> [Exercise requirements]
Stop at the line that contains "## Tarnsition function (Φ)". Until then, set down each line of the records exactly, beginning with the first, and skip pictures.

════════════════════

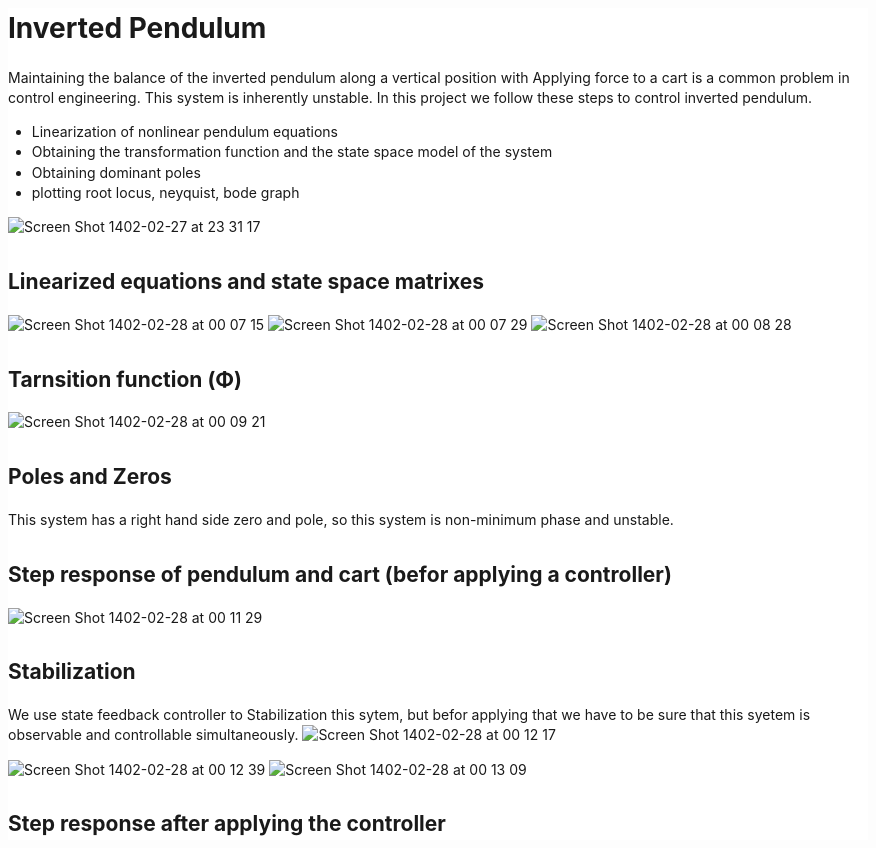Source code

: 
# Inverted Pendulum

Maintaining the balance of the inverted pendulum along a vertical position with
Applying force to a cart is a common problem in control engineering. This system is inherently unstable. In this project we follow these steps to control inverted  pendulum.
- Linearization of nonlinear pendulum equations
- Obtaining the transformation function and the state space model of the system
- Obtaining dominant poles
- plotting root locus, neyquist, bode graph 

<img width="227" alt="Screen Shot 1402-02-27 at 23 31 17" src="https://github.com/ReyhanehAhani/Inverted_Pendulum/assets/88882191/a7b19121-4b58-425a-8d66-5f14373211a1">


## 

## Linearized equations and state space matrixes 

<img width="392" alt="Screen Shot 1402-02-28 at 00 07 15" src="https://github.com/ReyhanehAhani/Inverted_Pendulum/assets/88882191/71ff767c-b4b3-415b-a9b0-b84b903b78a0">
<img width="196" alt="Screen Shot 1402-02-28 at 00 07 29" src="https://github.com/ReyhanehAhani/Inverted_Pendulum/assets/88882191/6d52d6d6-0731-4795-ac96-1b5ef28ebbf1">
<img width="357" alt="Screen Shot 1402-02-28 at 00 08 28" src="https://github.com/ReyhanehAhani/Inverted_Pendulum/assets/88882191/9750b356-1b4f-4934-87e3-e721af306fb7">


## Tarnsition function (Φ) 
<img width="568" alt="Screen Shot 1402-02-28 at 00 09 21" src="https://github.com/ReyhanehAhani/Inverted_Pendulum/assets/88882191/87bb7914-6a42-4c48-a3d0-65ecc9d3fb43">


## Poles and Zeros
This system has a right hand side zero and pole, so this system is non-minimum phase and unstable.

## Step response of pendulum and cart (befor applying a controller)
<img width="337" alt="Screen Shot 1402-02-28 at 00 11 29" src="https://github.com/ReyhanehAhani/Inverted_Pendulum/assets/88882191/78a36755-4077-43ae-8670-48b8508512e4">


## Stabilization
We use state feedback controller to Stabilization this sytem, but befor applying that we have to be sure that this syetem is observable and controllable simultaneously.
<img width="348" alt="Screen Shot 1402-02-28 at 00 12 17" src="https://github.com/ReyhanehAhani/Inverted_Pendulum/assets/88882191/628b3431-7dee-48d9-af21-817035e119f4">

<img width="364" alt="Screen Shot 1402-02-28 at 00 12 39" src="https://github.com/ReyhanehAhani/Inverted_Pendulum/assets/88882191/a131b52e-6e3f-4a17-83b6-babc00d2b449">
<img width="364" alt="Screen Shot 1402-02-28 at 00 13 09" src="https://github.com/ReyhanehAhani/Inverted_Pendulum/assets/88882191/c03e7656-6723-42ff-84a7-d760dffd3d51">


## Step response after applying the controller
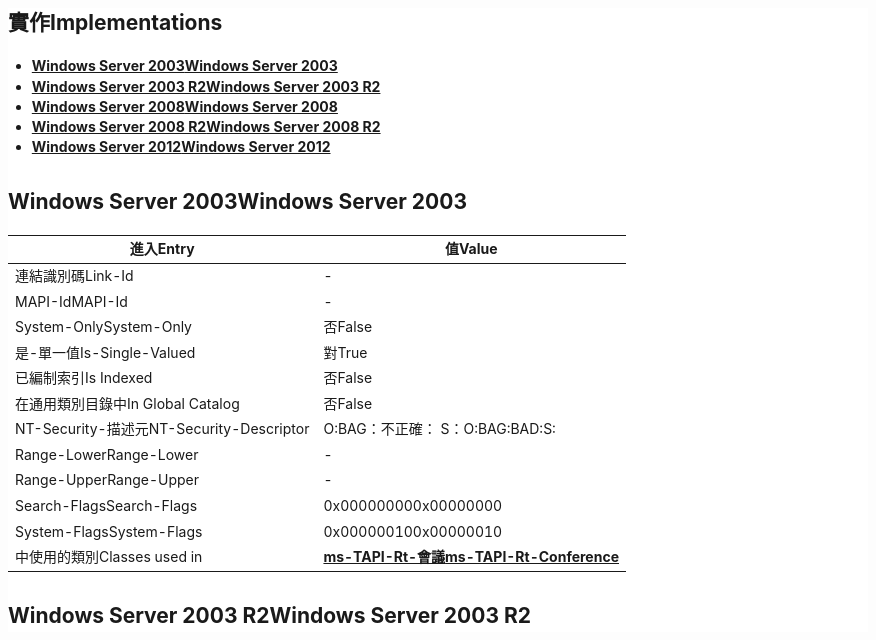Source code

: 

## <a name="implementations"></a><span data-ttu-id="ce06f-129">實作</span><span class="sxs-lookup"><span data-stu-id="ce06f-129">Implementations</span></span>

-   [<span data-ttu-id="ce06f-130">**Windows Server 2003**</span><span class="sxs-lookup"><span data-stu-id="ce06f-130">**Windows Server 2003**</span></span>](#windows-server-2003)
-   [<span data-ttu-id="ce06f-131">**Windows Server 2003 R2**</span><span class="sxs-lookup"><span data-stu-id="ce06f-131">**Windows Server 2003 R2**</span></span>](#windows-server-2003-r2)
-   [<span data-ttu-id="ce06f-132">**Windows Server 2008**</span><span class="sxs-lookup"><span data-stu-id="ce06f-132">**Windows Server 2008**</span></span>](#windows-server-2008)
-   [<span data-ttu-id="ce06f-133">**Windows Server 2008 R2**</span><span class="sxs-lookup"><span data-stu-id="ce06f-133">**Windows Server 2008 R2**</span></span>](#windows-server-2008-r2)
-   [<span data-ttu-id="ce06f-134">**Windows Server 2012**</span><span class="sxs-lookup"><span data-stu-id="ce06f-134">**Windows Server 2012**</span></span>](#windows-server-2012)

## <a name="windows-server-2003"></a><span data-ttu-id="ce06f-135">Windows Server 2003</span><span class="sxs-lookup"><span data-stu-id="ce06f-135">Windows Server 2003</span></span>



| <span data-ttu-id="ce06f-136">進入</span><span class="sxs-lookup"><span data-stu-id="ce06f-136">Entry</span></span> | <span data-ttu-id="ce06f-137">值</span><span class="sxs-lookup"><span data-stu-id="ce06f-137">Value</span></span> |
|------------------------|-------------------------------------------------------------------|
| <span data-ttu-id="ce06f-138">連結識別碼</span><span class="sxs-lookup"><span data-stu-id="ce06f-138">Link-Id</span></span>                | \-                                                                |
| <span data-ttu-id="ce06f-139">MAPI-Id</span><span class="sxs-lookup"><span data-stu-id="ce06f-139">MAPI-Id</span></span>                | \-                                                                |
| <span data-ttu-id="ce06f-140">System-Only</span><span class="sxs-lookup"><span data-stu-id="ce06f-140">System-Only</span></span>            | <span data-ttu-id="ce06f-141">否</span><span class="sxs-lookup"><span data-stu-id="ce06f-141">False</span></span>                                                             |
| <span data-ttu-id="ce06f-142">是-單一值</span><span class="sxs-lookup"><span data-stu-id="ce06f-142">Is-Single-Valued</span></span>       | <span data-ttu-id="ce06f-143">對</span><span class="sxs-lookup"><span data-stu-id="ce06f-143">True</span></span>                                                              |
| <span data-ttu-id="ce06f-144">已編制索引</span><span class="sxs-lookup"><span data-stu-id="ce06f-144">Is Indexed</span></span>             | <span data-ttu-id="ce06f-145">否</span><span class="sxs-lookup"><span data-stu-id="ce06f-145">False</span></span>                                                             |
| <span data-ttu-id="ce06f-146">在通用類別目錄中</span><span class="sxs-lookup"><span data-stu-id="ce06f-146">In Global Catalog</span></span>      | <span data-ttu-id="ce06f-147">否</span><span class="sxs-lookup"><span data-stu-id="ce06f-147">False</span></span>                                                             |
| <span data-ttu-id="ce06f-148">NT-Security-描述元</span><span class="sxs-lookup"><span data-stu-id="ce06f-148">NT-Security-Descriptor</span></span> | <span data-ttu-id="ce06f-149">O:BAG：不正確： S：</span><span class="sxs-lookup"><span data-stu-id="ce06f-149">O:BAG:BAD:S:</span></span>                                                      |
| <span data-ttu-id="ce06f-150">Range-Lower</span><span class="sxs-lookup"><span data-stu-id="ce06f-150">Range-Lower</span></span>            | \-                                                                |
| <span data-ttu-id="ce06f-151">Range-Upper</span><span class="sxs-lookup"><span data-stu-id="ce06f-151">Range-Upper</span></span>            | \-                                                                |
| <span data-ttu-id="ce06f-152">Search-Flags</span><span class="sxs-lookup"><span data-stu-id="ce06f-152">Search-Flags</span></span>           | <span data-ttu-id="ce06f-153">0x00000000</span><span class="sxs-lookup"><span data-stu-id="ce06f-153">0x00000000</span></span>                                                        |
| <span data-ttu-id="ce06f-154">System-Flags</span><span class="sxs-lookup"><span data-stu-id="ce06f-154">System-Flags</span></span>           | <span data-ttu-id="ce06f-155">0x00000010</span><span class="sxs-lookup"><span data-stu-id="ce06f-155">0x00000010</span></span>                                                        |
| <span data-ttu-id="ce06f-156">中使用的類別</span><span class="sxs-lookup"><span data-stu-id="ce06f-156">Classes used in</span></span>        | [<span data-ttu-id="ce06f-157">**ms-TAPI-Rt-會議**</span><span class="sxs-lookup"><span data-stu-id="ce06f-157">**ms-TAPI-Rt-Conference**</span></span>](c-mstapi-rtconference.md)<br/> |



## <a name="windows-server-2003-r2"></a><span data-ttu-id="ce06f-158">Windows Server 2003 R2</span><span class="sxs-lookup"><span data-stu-id="ce06f-158">Windows Server 2003 R2</span></span>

════════════════════

> [Answer to this exercise]
Source code

: 
# Inverted Pendulum

Maintaining the balance of the inverted pendulum along a vertical position with
Applying force to a cart is a common problem in control engineering. This system is inherently unstable. In this project we follow these steps to control inverted  pendulum.
- Linearization of nonlinear pendulum equations
- Obtaining the transformation function and the state space model of the system
- Obtaining dominant poles
- plotting root locus, neyquist, bode graph 

<img width="227" alt="Screen Shot 1402-02-27 at 23 31 17" src="https://github.com/ReyhanehAhani/Inverted_Pendulum/assets/88882191/a7b19121-4b58-425a-8d66-5f14373211a1">


## 

## Linearized equations and state space matrixes 

<img width="392" alt="Screen Shot 1402-02-28 at 00 07 15" src="https://github.com/ReyhanehAhani/Inverted_Pendulum/assets/88882191/71ff767c-b4b3-415b-a9b0-b84b903b78a0">
<img width="196" alt="Screen Shot 1402-02-28 at 00 07 29" src="https://github.com/ReyhanehAhani/Inverted_Pendulum/assets/88882191/6d52d6d6-0731-4795-ac96-1b5ef28ebbf1">
<img width="357" alt="Screen Shot 1402-02-28 at 00 08 28" src="https://github.com/ReyhanehAhani/Inverted_Pendulum/assets/88882191/9750b356-1b4f-4934-87e3-e721af306fb7">


## Tarnsition function (Φ) 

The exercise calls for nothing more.